De uitbreidingswerken kunnen uitgevoerd worden zoals voorgesteld op de goedgekeurde plannen.
De plaatsing van een hemelwaterput is verplicht overeenkomstig het besluit van de Vlaamse Regering dd. 01/10/2004 inzake hemelwaterputten. Die hemelwaterput dient aan volgende eisen te voldoen:
-met een inhoud van minimum 7500 liter;
-de volledige dakoppervlakte dient in één of meerdere hemelwaterputten af te wateren;
-een pomp wordt op de hemelwaterput aangesloten;
-de overloop van de hemelwaterput wordt aangesloten op een infiltratiebed, een gracht, en oppervlaktewater of de regenwaterafvoer van de openbare riolering. Indien deze voorzieningen niet voor handen zijn dan wordt de overloop aangesloten op de openbare riolering;
-de hemelwaterput dient geplaatst te zijn alvorens het gebouw in gebruik wordt genomen;
-de hemelwaterput dient bij plaatsing in de bouwvrije voortuinstrook, voorzien op minimum 8 meter uit de wegas en met een minimum van 2 meter uit de rooilijn;
-de hemelwaterput dient te voldoen aan de code van de goede praktijk voor hemelwaterputten en infiltratievoorzieningen, die toegevoegd wordt in bijlage, terwijl de plaatsing dient te gebeuren voor het gebouw in gebruik genomen wordt;
-het water uit de hemelwaterput dient te worden herbruikt voor tenminste 2 verschillende aftappunten bv. buitenkraan, wasmachine, spoeling wc…

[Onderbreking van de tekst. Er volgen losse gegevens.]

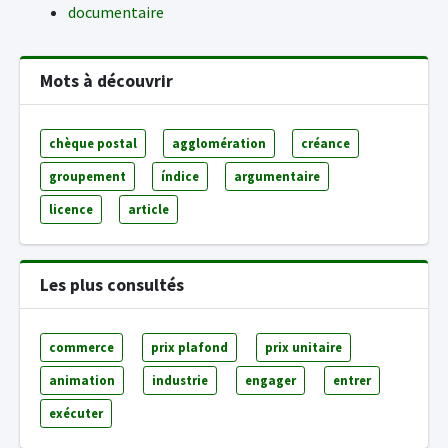
documentaire
Mots à découvrir
chèque postal
agglomération
créance
groupement
índice
argumentaire
licence
article
Les plus consultés
commerce
prix plafond
prix unitaire
animation
industrie
engager
entrer
exécuter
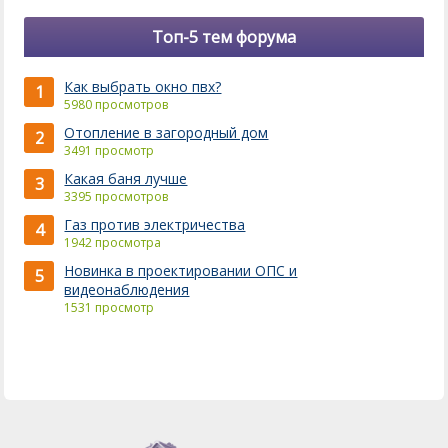
Топ-5 тем форума
Как выбрать окно пвх?
1
5980 просмотров
Отопление в загородный дом
2
3491 просмотр
Какая баня лучше
3
3395 просмотров
Газ против электричества
4
1942 просмотра
Новинка в проектировании ОПС и
5
видеонаблюдения
1531 просмотр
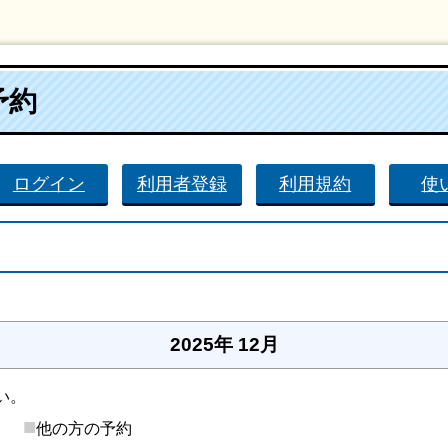
予約
ログイン
利用者登録
利用規約
使
。
2025年 12月
い。
■
後）
他の方の予約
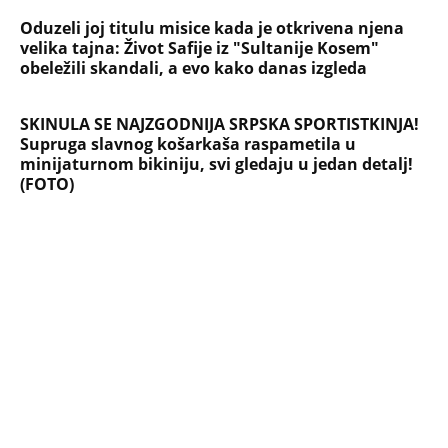
Oduzeli joj titulu misice kada je otkrivena njena
velika tajna: Život Safije iz "Sultanije Kosem"
obeležili skandali, a evo kako danas izgleda
SKINULA SE NAJZGODNIJA SRPSKA SPORTISTKINJA!
Supruga slavnog košarkaša raspametila u
minijaturnom bikiniju, svi gledaju u jedan detalj!
(FOTO)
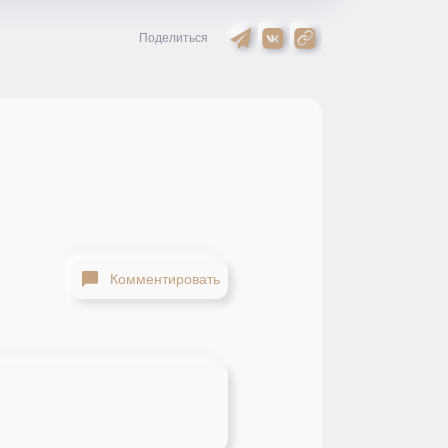
Поделиться
Комментировать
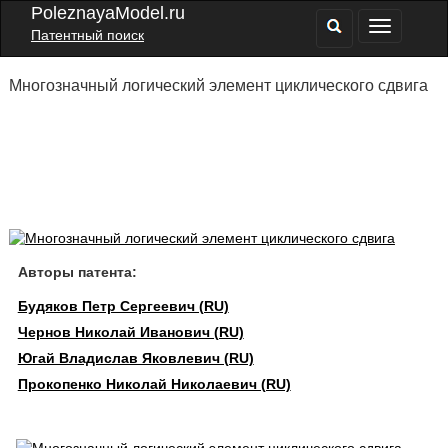
PoleznayaModel.ru
Патентный поиск
Многозначный логический элемент циклического сдвига
Авторы патента:
Будяков Петр Сергеевич (RU)
Чернов Николай Иванович (RU)
Югай Владислав Яковлевич (RU)
Прокопенко Николай Николаевич (RU)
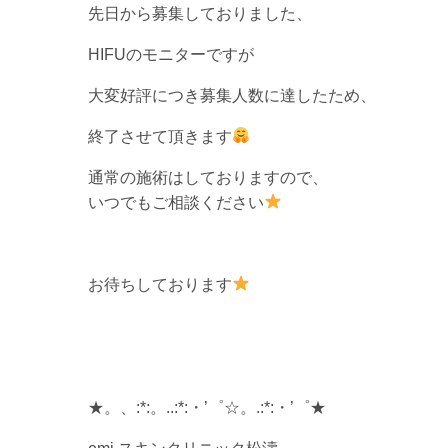
先日から募集しておりました、
HIFUのモニターですが
大変好評につき募集人数に達したため、
終了させて頂きます
通常の施術はしておりますので、
いつでもご相談ください
お待ちしております
★。、:*:。..:*:・’゜☆。.:*:・’゜★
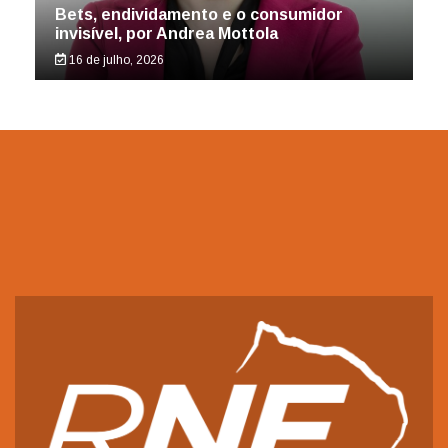
Bets, endividamento e o consumidor
invisível, por Andrea Mottola
16 de julho, 2026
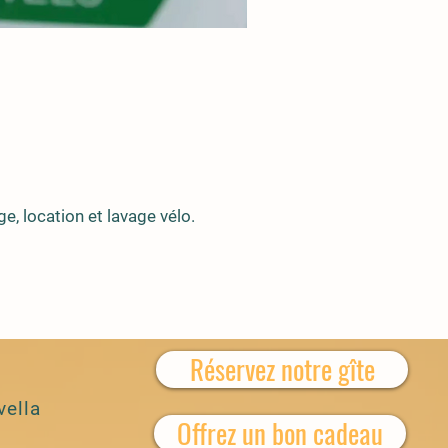
e, location et lavage vélo.
Réservez notre gîte
vella
Offrez un bon cadeau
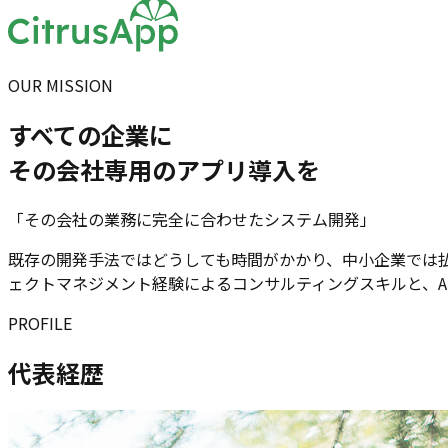
OUR MISSION
すべての企業に
その会社専用のアプリ導入を
「その会社の業務に完全に合わせたシステム開発」
既存の開発手法ではどうしても時間がかかり、中小企業では払え
ェクトマネジメント経験によるコンサルティングスキルと、A
PROFILE
代表経歴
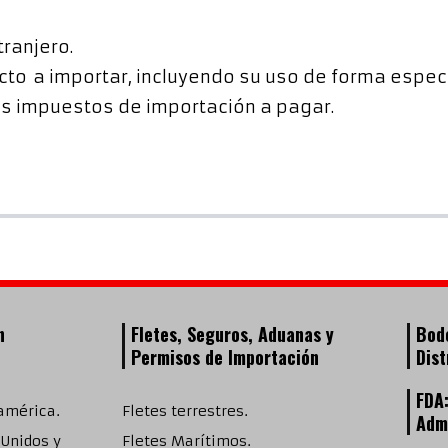
tranjero.
ucto a importar, incluyendo su uso de forma espec
os impuestos de importación a pagar.
n
Fletes, Seguros, Aduanas y
Bod
Permisos de Importación
Dist
FDA
américa.
Fletes terrestres.
Admi
 Unidos y
Fletes Marítimos.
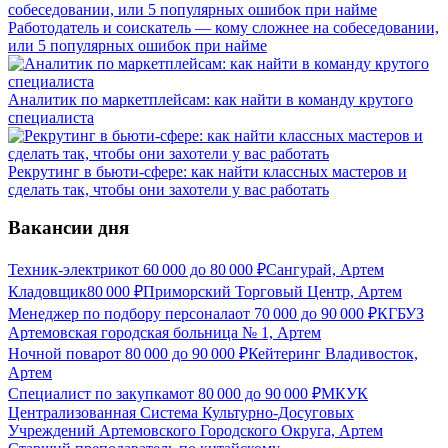
Работодатель и соискатель — кому сложнее на собеседовании,
или 5 популярных ошибок при найме
Аналитик по маркетплейсам: как найти в команду крутого
специалиста
Рекрутинг в бьюти-сфере: как найти классных мастеров и
сделать так, чтобы они захотели у вас работать
Вакансии дня
Техник-электрик
от
60 000
до
80 000
₽
Сангурай, Артем
Кладовщик
80 000
₽
Приморский Торговый Центр, Артем
Менеджер по подбору персонала
от
70 000
до
90 000
₽
КГБУЗ
Артемовская городская больница № 1, Артем
Ночной повар
от
80 000
до
90 000
₽
Кейтеринг Владивосток,
Артем
Специалист по закупкам
от
80 000
до
90 000
₽
МКУК
Централизованная Система Культурно-Досуговых
Учреждений Артемовского Городского Округа, Артем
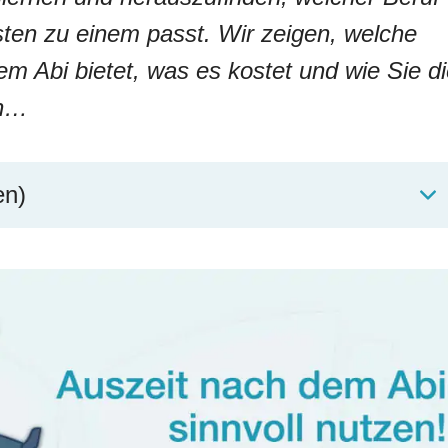
ten zu einem passt. Wir zeigen, welche
 Abi bietet, was es kostet und wie Sie di
en…
en)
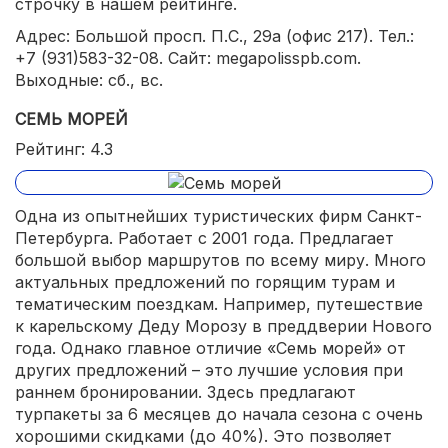
строчку в нашем рейтинге.
Адрес: Большой просп. П.С., 29а (офис 217). Тел.:
+7 (931)583-32-08. Сайт: megapolisspb.com.
Выходные: сб., вс.
СЕМЬ МОРЕЙ
Рейтинг: 4.3
Одна из опытнейших туристических фирм Санкт-
Петербурга. Работает с 2001 года. Предлагает
большой выбор маршрутов по всему миру. Много
актуальных предложений по горящим турам и
тематическим поездкам. Например, путешествие
к карельскому Деду Морозу в преддверии Нового
года. Однако главное отличие «Семь морей» от
других предложений – это лучшие условия при
раннем бронировании. Здесь предлагают
турпакеты за 6 месяцев до начала сезона с очень
хорошими скидками (до 40%). Это позволяет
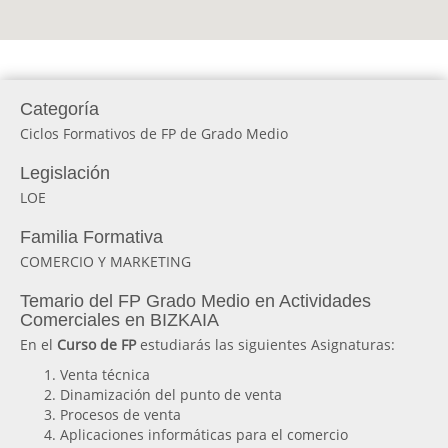
Categoría
Ciclos Formativos de FP de Grado Medio
Legislación
LOE
Familia Formativa
COMERCIO Y MARKETING
Temario del FP Grado Medio en Actividades
Comerciales en BIZKAIA
En el
Curso de FP
estudiarás las siguientes Asignaturas:
Venta técnica
Dinamización del punto de venta
Procesos de venta
Aplicaciones informáticas para el comercio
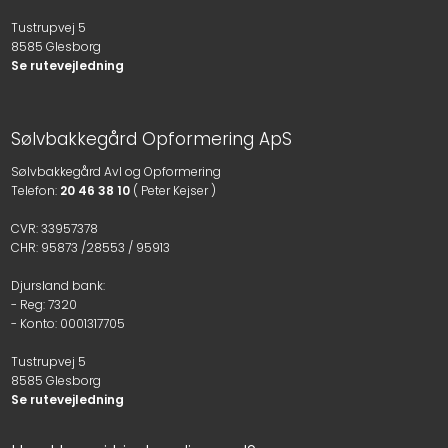
Tustrupvej 5
8585 Glesborg
Se rutevejledning
Søl​vbakkegård Opformering ApS
Sølvbakkegård Avl og Opformering
​Telefon:
20 46 38 10
( Peter Kejser )
​CVR: 33957378
CHR: 95873 /28553 / 95913
Djursland bank:
- Reg: 7320
- Konto: 0001317705​
Tustrupvej 5
8585 Glesborg
Se rutevejledning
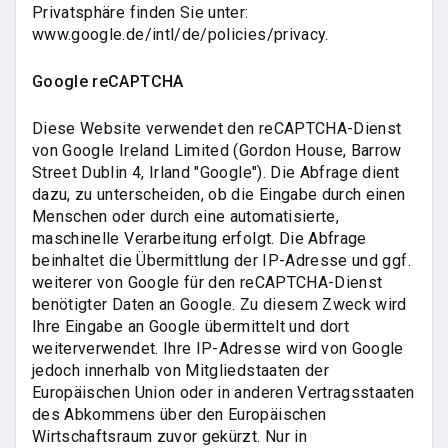
Privatsphäre finden Sie unter:
www.google.de/intl/de/policies/privacy.
Google reCAPTCHA
Diese Website verwendet den reCAPTCHA-Dienst
von Google Ireland Limited (Gordon House, Barrow
Street Dublin 4, Irland "Google"). Die Abfrage dient
dazu, zu unterscheiden, ob die Eingabe durch einen
Menschen oder durch eine automatisierte,
maschinelle Verarbeitung erfolgt. Die Abfrage
beinhaltet die Übermittlung der IP-Adresse und ggf.
weiterer von Google für den reCAPTCHA-Dienst
benötigter Daten an Google. Zu diesem Zweck wird
Ihre Eingabe an Google übermittelt und dort
weiterverwendet. Ihre IP-Adresse wird von Google
jedoch innerhalb von Mitgliedstaaten der
Europäischen Union oder in anderen Vertragsstaaten
des Abkommens über den Europäischen
Wirtschaftsraum zuvor gekürzt. Nur in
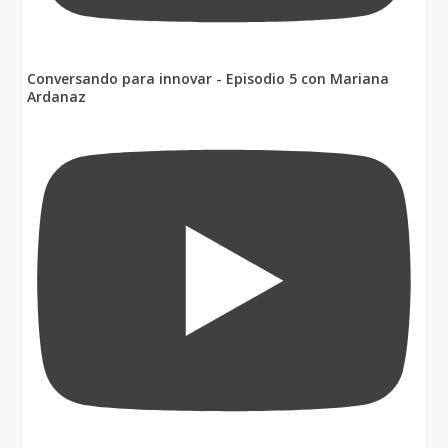
Conversando para innovar - Episodio 5 con Mariana
Ardanaz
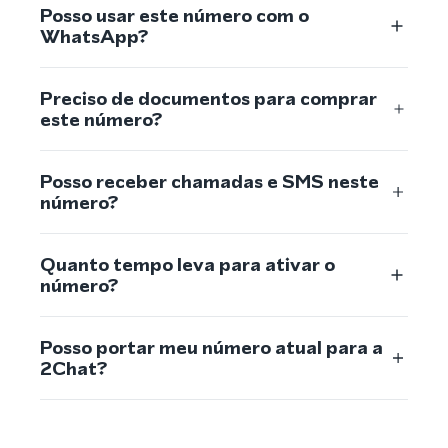
Posso usar este número com o
WhatsApp?
Preciso de documentos para comprar
este número?
Posso receber chamadas e SMS neste
número?
Quanto tempo leva para ativar o
número?
Posso portar meu número atual para a
2Chat?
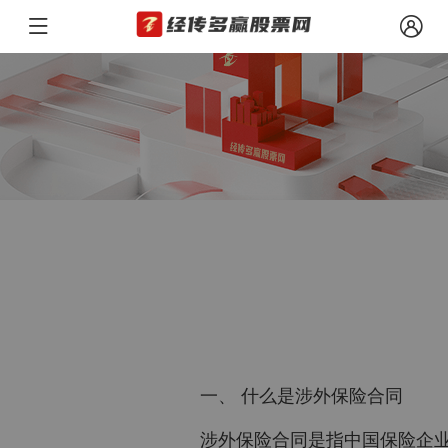
一、 什么是涉外保险合同
涉外保险合同是指中国保险企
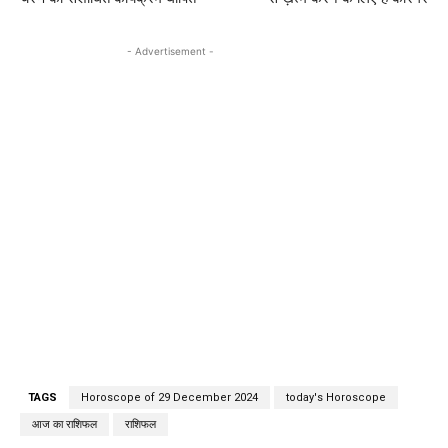
- Advertisement -
TAGS
Horoscope of 29 December 2024
today's Horoscope
आज का राशिफल
राशिफल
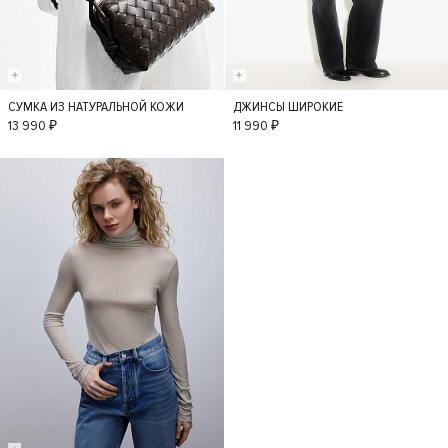
СУМКА ИЗ НАТУРАЛЬНОЙ КОЖИ
ДЖИНСЫ ШИРОКИЕ
S
36
34
38
13 990 ₽
11 990 ₽
40
42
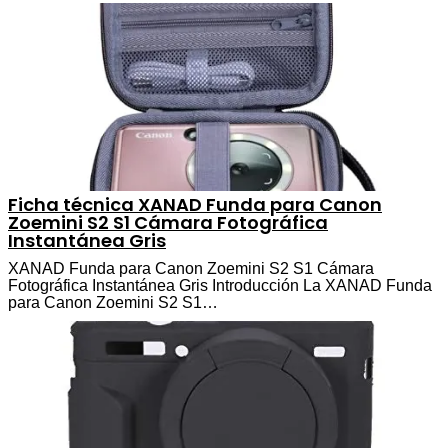
Ficha técnica XANAD Funda para Canon
Zoemini S2 S1 Cámara Fotográfica
Instantánea Gris
XANAD Funda para Canon Zoemini S2 S1 Cámara
Fotográfica Instantánea Gris Introducción La XANAD Funda
para Canon Zoemini S2 S1…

Elke woning dient uitgerust met één of meer rookmelders of moet beschikken over een branddetectiesysteem dat gekeurd en gecertificeerd is door een daartoe erkend organisme. De rookmelder dient conform te zijn aan NBN EN 14.604, reageert op de rookontwikkeling bij brand door het produceren van een scherp geluidssignaal, en is niet van het ionische type.
Opmerkingen inzake de plaatsing van de rookmelders: minstens één rookmelder per bouwlaag, in kamerwoningen moet elke kamer ermee uitgerust zijn, mogelijke opstelling in de hal, gang, slaapkamer, living, wasplaats, kelder, verwarmingslokaal; plaatsing wordt afgeraden in de badkamer, keuken, garage.
De woning dient te voldoen aan de EPB-eisen.
Er mogen geen werken uitgevoerd worden op het openbaar domein zonder voorafgaandelijke toelating en onder de vooropgestelde voorwaarden van het stadsbestuur.
De kosten voor het uitvoeren van aanpassingswerken aan het openbaar domein of het verplaatsen van nutsvoorzieningen zijn ten laste van de bouwheer.